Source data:
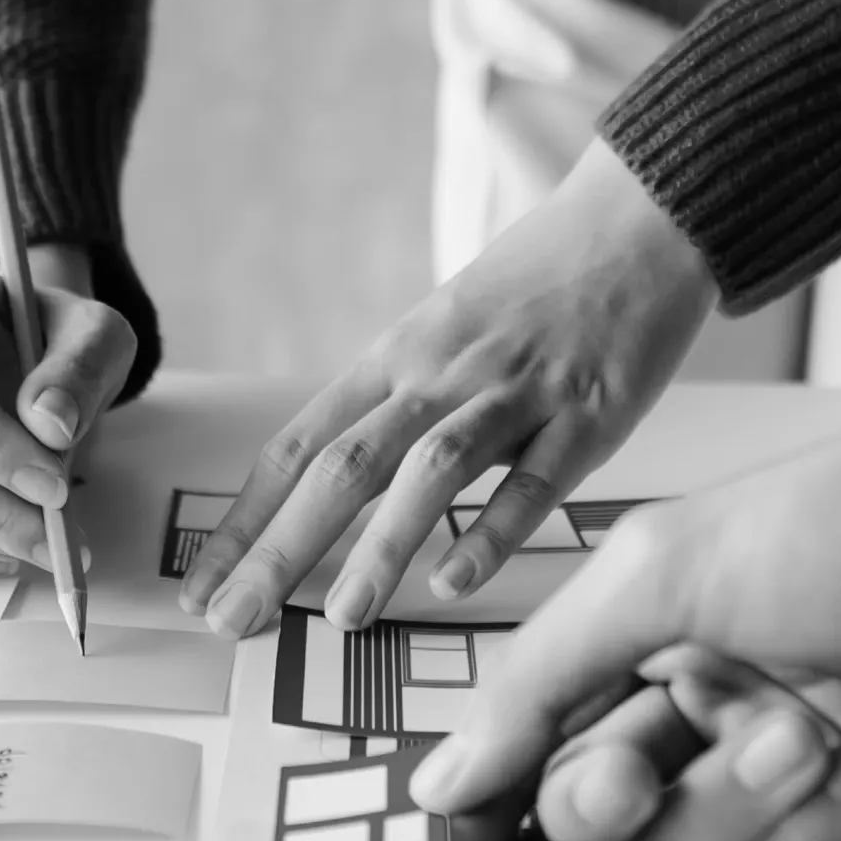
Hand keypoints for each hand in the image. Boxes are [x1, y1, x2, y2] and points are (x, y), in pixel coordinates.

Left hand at [178, 142, 717, 635]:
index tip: (202, 588)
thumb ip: (395, 404)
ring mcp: (512, 393)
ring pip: (430, 470)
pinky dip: (493, 530)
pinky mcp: (586, 411)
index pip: (298, 446)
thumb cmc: (537, 286)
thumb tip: (332, 482)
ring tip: (342, 618)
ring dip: (381, 546)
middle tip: (233, 621)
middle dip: (280, 549)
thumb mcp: (443, 332)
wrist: (638, 219)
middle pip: (343, 466)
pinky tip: (455, 580)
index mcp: (394, 359)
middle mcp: (439, 375)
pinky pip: (533, 478)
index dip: (244, 522)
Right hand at [408, 392, 840, 840]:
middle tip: (637, 767)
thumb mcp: (668, 567)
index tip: (463, 820)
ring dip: (733, 802)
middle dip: (604, 799)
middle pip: (589, 819)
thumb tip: (441, 776)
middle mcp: (702, 714)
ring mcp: (777, 785)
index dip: (499, 780)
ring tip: (807, 728)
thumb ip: (540, 676)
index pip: (534, 735)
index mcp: (647, 635)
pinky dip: (809, 832)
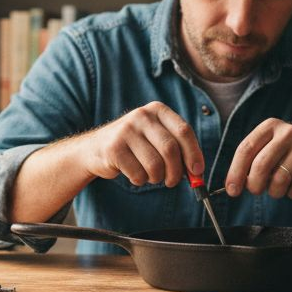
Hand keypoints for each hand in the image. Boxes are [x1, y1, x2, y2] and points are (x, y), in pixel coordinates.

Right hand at [79, 101, 204, 187]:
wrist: (95, 148)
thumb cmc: (134, 146)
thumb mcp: (156, 139)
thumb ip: (178, 150)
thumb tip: (196, 172)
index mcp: (157, 110)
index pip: (184, 131)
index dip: (194, 154)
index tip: (197, 171)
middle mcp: (142, 116)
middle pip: (170, 149)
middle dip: (176, 172)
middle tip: (173, 182)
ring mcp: (126, 130)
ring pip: (155, 165)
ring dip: (156, 178)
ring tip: (150, 175)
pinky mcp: (114, 148)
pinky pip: (138, 173)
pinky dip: (140, 180)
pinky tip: (134, 174)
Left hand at [226, 118, 291, 199]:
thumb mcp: (271, 151)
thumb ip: (252, 163)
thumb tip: (233, 185)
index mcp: (270, 126)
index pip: (245, 149)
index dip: (235, 172)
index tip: (232, 190)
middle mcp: (288, 132)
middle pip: (260, 165)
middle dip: (254, 185)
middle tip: (257, 191)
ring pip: (279, 180)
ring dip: (276, 192)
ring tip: (281, 187)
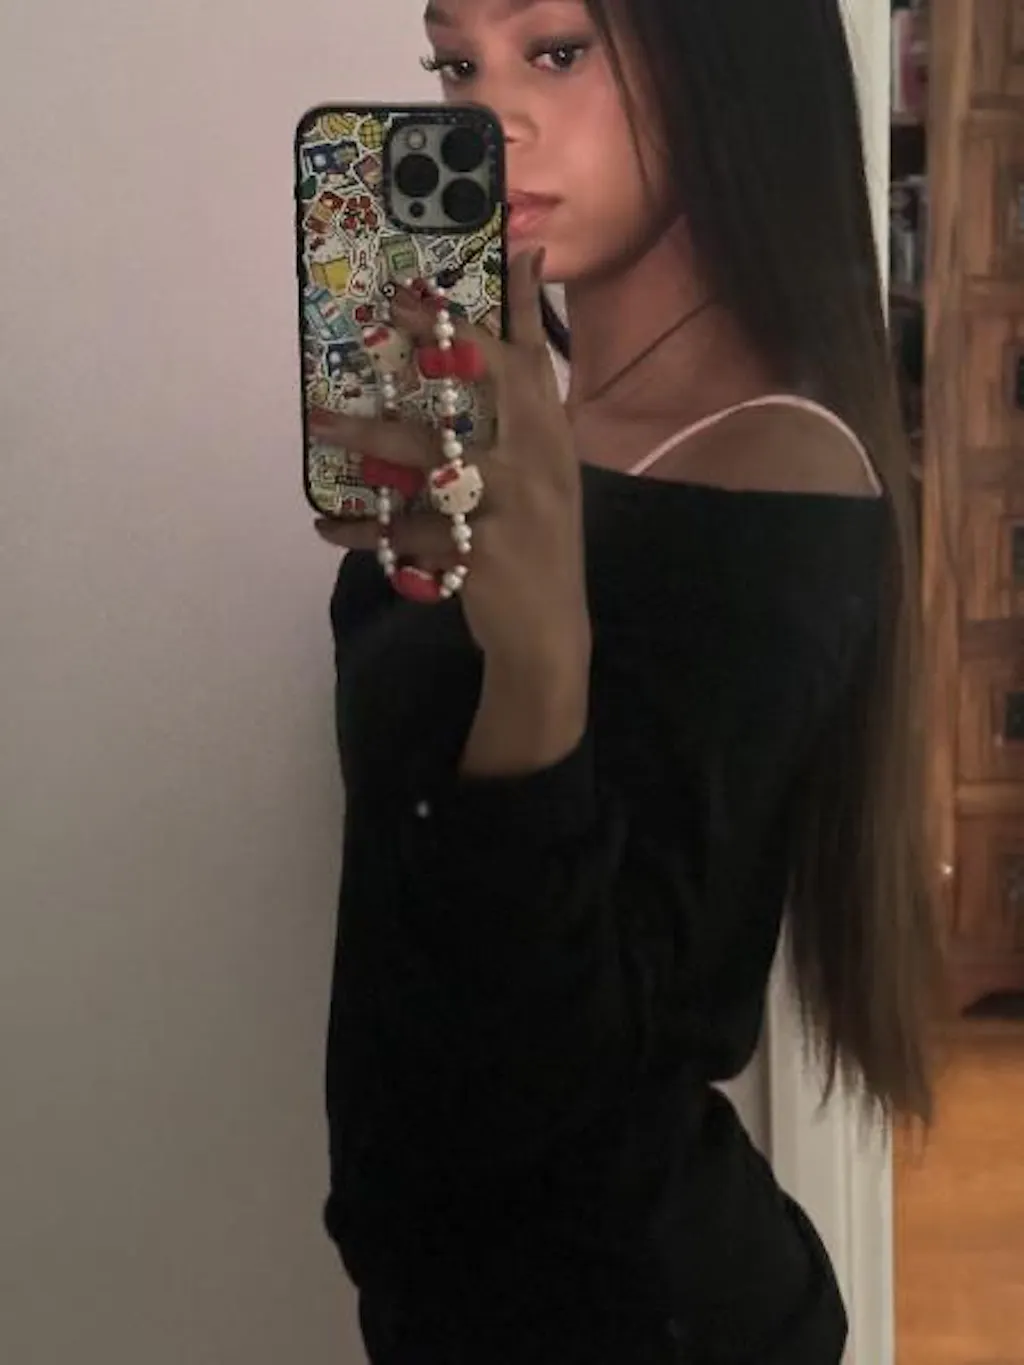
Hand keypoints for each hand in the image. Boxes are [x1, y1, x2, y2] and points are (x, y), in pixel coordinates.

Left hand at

● YOUR GOAL:
Find the line containing "middle tip: (257, 191)" in the records above, then copy it and every line after it exactly, through the last one, without any pictures.

● TASK OUTPUT:
middle tip: (257, 191)
ring pip: (279, 180)
ring dip: (276, 192)
ring tip: (281, 187)
Hand keypoints for each hand in the image. Boxes are [x1, y1, x2, y2] and points are (x, y), in pixel coordinates.

Left hand at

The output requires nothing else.